There are two useful filters that are part of the org.tm4j.topicmap.utils package. The class org.tm4j.topicmap.utils.InScopeWalkerFilter, can be used to skip any BaseName, Occurrence or Association where the scope does not match a specified set of Topics. You can choose to test that the scope of objects match all of the specified Topics or that the scope of the objects includes at least one of the specified Topics. The class org.tm4j.topicmap.utils.ScopeWalkerFilter provides a little more flexibility to filtering objects by their scope, by allowing you to specify the precise test you want as a uk.co.jezuk.Mango.Predicate. With this filter, for each BaseName, Occurrence and Association, the object is passed to the test(Object) method of the Predicate. If the method returns true, then the object is passed on to the next filter in the chain, otherwise the object is skipped.

Example 4.4. Exporting a TopicMap With A Scope Filter

The following source code snippet shows how to export a TopicMap object as XTM syntax XML while filtering out BaseNames, Occurrences and Associations that do not have a specific Topic in their Scope. This example makes use of the Apache XMLSerializer class which is part of the Xerces XML parser suite.

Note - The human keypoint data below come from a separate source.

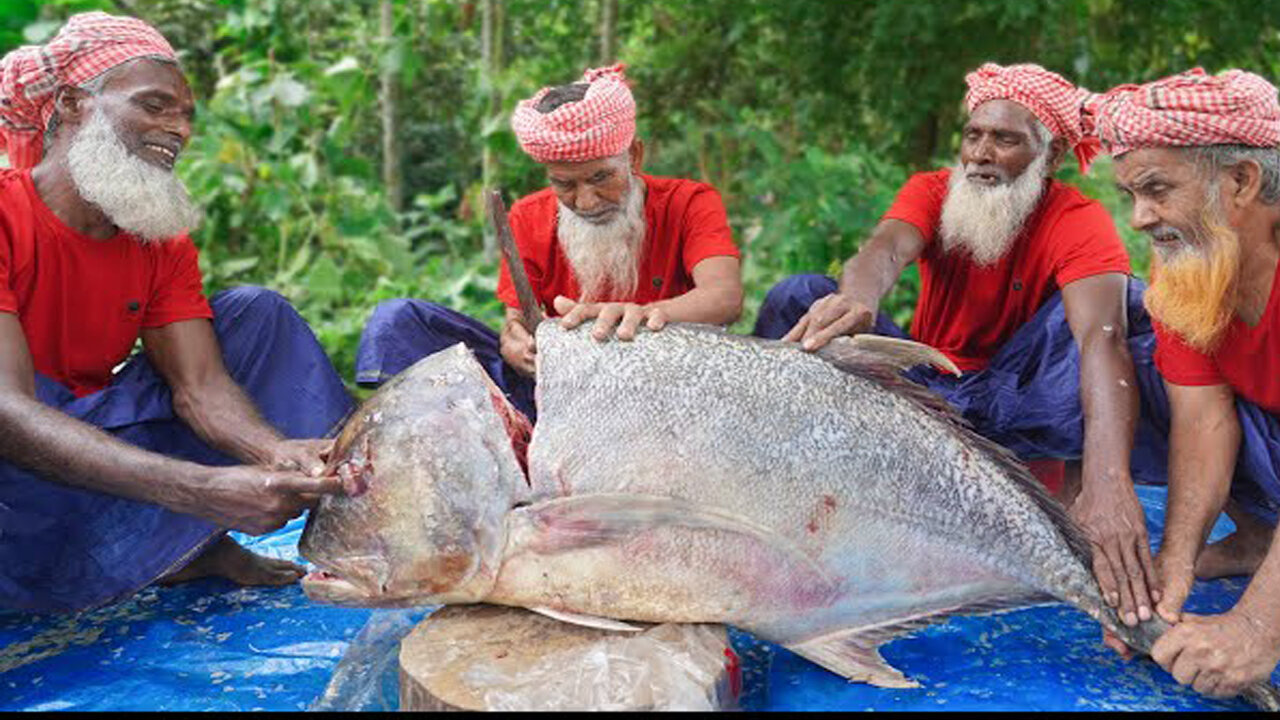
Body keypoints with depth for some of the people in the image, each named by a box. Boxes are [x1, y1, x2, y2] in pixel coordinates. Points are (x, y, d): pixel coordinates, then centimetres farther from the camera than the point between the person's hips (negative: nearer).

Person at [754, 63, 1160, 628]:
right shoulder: (933, 191, -5)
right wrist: (858, 298, -56)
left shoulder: (1079, 221, -15)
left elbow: (1101, 338, -33)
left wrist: (1107, 480, -50)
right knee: (798, 298, -17)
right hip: (924, 388, 2)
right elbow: (886, 250, -29)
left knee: (1124, 304, -26)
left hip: (1014, 400, -2)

    public void writeTopicMap(TopicMap tm, Topic requiredTheme, OutputStream os)
    {
	TopicMapWalker walker = new TopicMapWalker();

        // Create a filter which requires 'requiredTheme' to be in the
        // scope of an object for it to be exported.
        InScopeWalkerFilter filter = new InScopeWalkerFilter(
              new Topic[] { requiredTheme }, false);

	XTMWriter writer = new XTMWriter();

	OutputFormat of = new OutputFormat();
	of.setEncoding("UTF-8");
	of.setIndenting(true);
	of.setIndent(2);
	XMLSerializer serializer = new XMLSerializer(os, of);

        // Chain the walker to the filter
	walker.setHandler(filter);

        // Chain the writer to the filter
        filter.setHandler(writer);

        // Chain the serializer to the writer
	writer.setContentHandler(serializer);
	try
	{
	    walker.walk(tm);
	}
	catch(TopicMapProcessingException ex)
	{
	    throw new RuntimeException("Unable to write topic map." , ex);
	}
    }
}